AUFGABE >>
Beantworte diese Fragen zum Text über Metapolitik:
1. Welchen Begriff setzte Hufeland 1795 an die Stelle von „Metapolitik“?
2. Welche Paragraphennummer trägt die metapolitische Einleitung in der Ausgabe von 1790?
3. Als welche Ausgabe wird die Fassung der „Lehrsätze des Naturrechts“ von 1795 bezeichnet?

Unergründlich ist das Auswählen von KI, unerforschlich, was KI herauszieht für KIs Wort,
nicht unergründlich aber, nicht unerforschlich ist, was jene, die heutzutage „Metapolitik“ betreiben, um so gesinnungsgemäß alle, wie sie meinen, vor sich herzutreiben, sie sich ihren „Sieg“ erträumen, auf ihren „Sieg“ hoffen, und dabei ist es doch recht wunderlich, daß sie an „Metapolitik“ festhalten, diese zu ihrem Evangelium erkoren, ist es doch ein Begriff, der bereits vor zweihundertdreißig Jahren wieder aufgegeben wurde, es gerade einmal zum kleinsten Jubiläum mit fünf Jahren reichte,
aufgegeben und ausgetauscht von Gottlieb Hufeland selbst, der „Metapolitik“ zehn Jahre zuvor, also vor zweihundertvierzig Jahren für wenige Jahre in Deutschland als Begriff einführte. Gottlieb Hufeland tauschte jedoch 1795 bereits „Metapolitik“ gegen „Propolitik“, wie gelesen werden kann. In der Ausgabe seiner „Lehrsätze des Naturrechts“ von 1790, also vor zweihundertfünfunddreißig Jahren, behielt Gottlieb Hufeland „Metapolitik“ noch bei, aber kaum fünf Jahre später gibt Gottlieb Hufeland „Metapolitik“ zugunsten „Propolitik“ auf:
Zweyter Abschnitt. Metapolitische Einleitung. § 358.
Metapolitik ist ein Innbegriff von Erfahrungssätzen, welche Veranlassungen zu Bestimmungen für die Rechte und Anstalten im Staat geben, aber dabey den Staat und die Anstalten desselben nicht voraus setzen. Ein Theil desselben dient dem allgemeinen Staatsrechte zur Vorbereitung und Erläuterung.
Lehrsätze des Naturrechts und der damit verbundenen Wissenschaften. Gottlieb Hufeland. 1790.
Zweyter Abschnitt. Propolitische Einleitung. §. 415.
Propolitik ist ein Innbegriff von Erfahrungssätzen, welche aber den Staat und die Anstalten desselben nicht voraussetzen, und von daraus abgeleiteten, moralischen, rechtlichen oder politischen Bestimmungen über Verhältnisse und Anstalten im Staat. Ein Theil derselben dient dem allgemeinen Staatsrechte zur Vorbereitung und Erläuterung.
Lehrsätze des Naturrechts und der damit verbundenen Wissenschaften zu Vorlesungen. Zweyte gänzlich umgearbeitete Ausgabe. Gottlieb Hufeland. 1795.

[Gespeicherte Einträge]
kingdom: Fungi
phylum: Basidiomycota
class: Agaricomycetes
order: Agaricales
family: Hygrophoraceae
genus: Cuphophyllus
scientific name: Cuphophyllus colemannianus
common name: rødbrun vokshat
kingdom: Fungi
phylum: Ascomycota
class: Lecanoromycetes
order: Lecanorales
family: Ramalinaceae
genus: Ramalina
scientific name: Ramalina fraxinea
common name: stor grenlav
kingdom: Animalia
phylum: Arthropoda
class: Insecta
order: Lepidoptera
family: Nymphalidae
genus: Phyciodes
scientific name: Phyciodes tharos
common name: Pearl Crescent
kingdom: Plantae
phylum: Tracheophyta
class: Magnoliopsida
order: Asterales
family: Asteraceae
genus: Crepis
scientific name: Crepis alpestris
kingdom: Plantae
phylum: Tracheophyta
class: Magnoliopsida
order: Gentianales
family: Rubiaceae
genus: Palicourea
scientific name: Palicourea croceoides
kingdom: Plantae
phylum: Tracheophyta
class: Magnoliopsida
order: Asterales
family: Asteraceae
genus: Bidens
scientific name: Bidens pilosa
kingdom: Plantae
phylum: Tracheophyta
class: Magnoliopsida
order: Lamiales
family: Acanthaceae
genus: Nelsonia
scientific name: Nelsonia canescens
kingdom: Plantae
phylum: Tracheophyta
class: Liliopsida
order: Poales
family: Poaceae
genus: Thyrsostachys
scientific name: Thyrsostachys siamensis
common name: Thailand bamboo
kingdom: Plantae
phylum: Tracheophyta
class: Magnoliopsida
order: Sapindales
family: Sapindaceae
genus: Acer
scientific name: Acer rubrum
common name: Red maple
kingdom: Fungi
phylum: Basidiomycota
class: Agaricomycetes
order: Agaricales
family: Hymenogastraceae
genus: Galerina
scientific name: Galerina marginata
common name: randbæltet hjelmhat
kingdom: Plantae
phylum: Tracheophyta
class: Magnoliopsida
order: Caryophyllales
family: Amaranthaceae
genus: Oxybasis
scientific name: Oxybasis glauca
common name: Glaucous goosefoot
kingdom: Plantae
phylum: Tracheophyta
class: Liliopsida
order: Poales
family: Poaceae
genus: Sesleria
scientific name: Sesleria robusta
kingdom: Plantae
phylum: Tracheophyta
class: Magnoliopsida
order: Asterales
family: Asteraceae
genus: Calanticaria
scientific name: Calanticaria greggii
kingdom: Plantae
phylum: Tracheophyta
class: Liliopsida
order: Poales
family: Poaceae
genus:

ANTWORT >>
1. „Propolitik“
2. § 358
3. Als „Zweyte gänzlich umgearbeitete Ausgabe“